In a statement to the Post, the World Jewish Congress confirmed that WJC representative Michael Schneider had requested that abstentions be recorded and was denied. Accordingly, “since the only option was to vote yes or no on the entire slate, the WJC did not vote.”
An organization representing German Jewry also expressed unhappiness over the way the vote was conducted.
“The Claims Conference only allowed a yes or no vote on the entire slate, including a long list of vice presidents rather than separate votes – and did not allow abstentions,” Stephan Kramer of the Central Council of Jews in Germany told the Post via email on Wednesday.
“Accordingly,” he continued, “some organizations simply did not vote. I think that procedure speaks for itself.”
Far from the majority of the Jewish organizations represented on the Claims Conference board issued negative statements, however.
Vivian Wineman, president of the Board of Deputies of British Jews, praised the work of the Claims Conference following the board meeting.
“One cannot comment on the conference without mentioning not only the excellent work which it is doing, but the way in which it has increased so greatly during the last 15 years. More categories of victims are being helped and the amounts they receive are greater.

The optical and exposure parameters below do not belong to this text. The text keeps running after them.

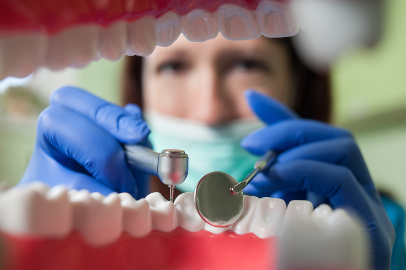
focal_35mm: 35
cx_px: 203
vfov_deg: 37.8
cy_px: 135
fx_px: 394
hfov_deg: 54.5
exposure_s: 1/100
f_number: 4
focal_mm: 35
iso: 100
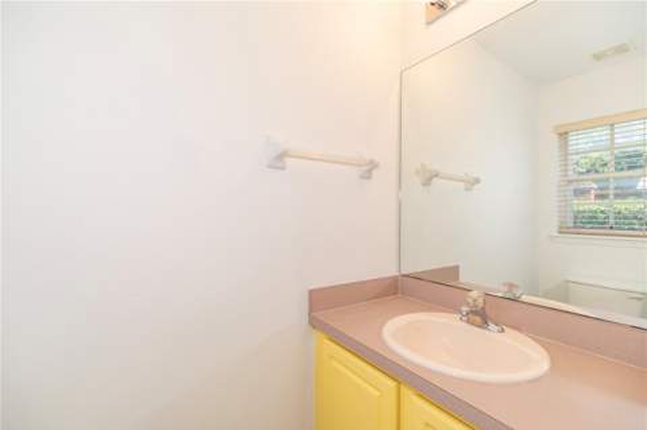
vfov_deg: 77.2
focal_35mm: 15
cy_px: 215
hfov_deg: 100.4
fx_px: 269
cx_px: 324
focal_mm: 15
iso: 200
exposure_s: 1/50
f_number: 8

In many of their programs this increase amounts to as much as 700 percent. This huge expansion is a tribute not only to the leadership of the conference, but also to its relationship with the German government who recognize their efficiency, integrity and compassion,” he said.
Speaking with the Post on Friday, Laura Solomon, an attorney specializing in the philanthropic sector, noted that Berman’s failure to share information regarding the whistle-blower letter and failure to subsequently report his investigation to the board could potentially lead the New York attorney-general, should he involve himself, to take the position that Berman “breached his fiduciary duties to the organization.”
“The Attorney-General’s Office can go after fiduciary [breaches].
They can investigate, they can prosecute and, interestingly, in New York then can take even take restitution,” she said.
An official for the attorney-general told The Forward last week that their office was aware of the matter but offered no further comment.
The Claims Conference did not reply to a request for comment in response to Solomon’s statement.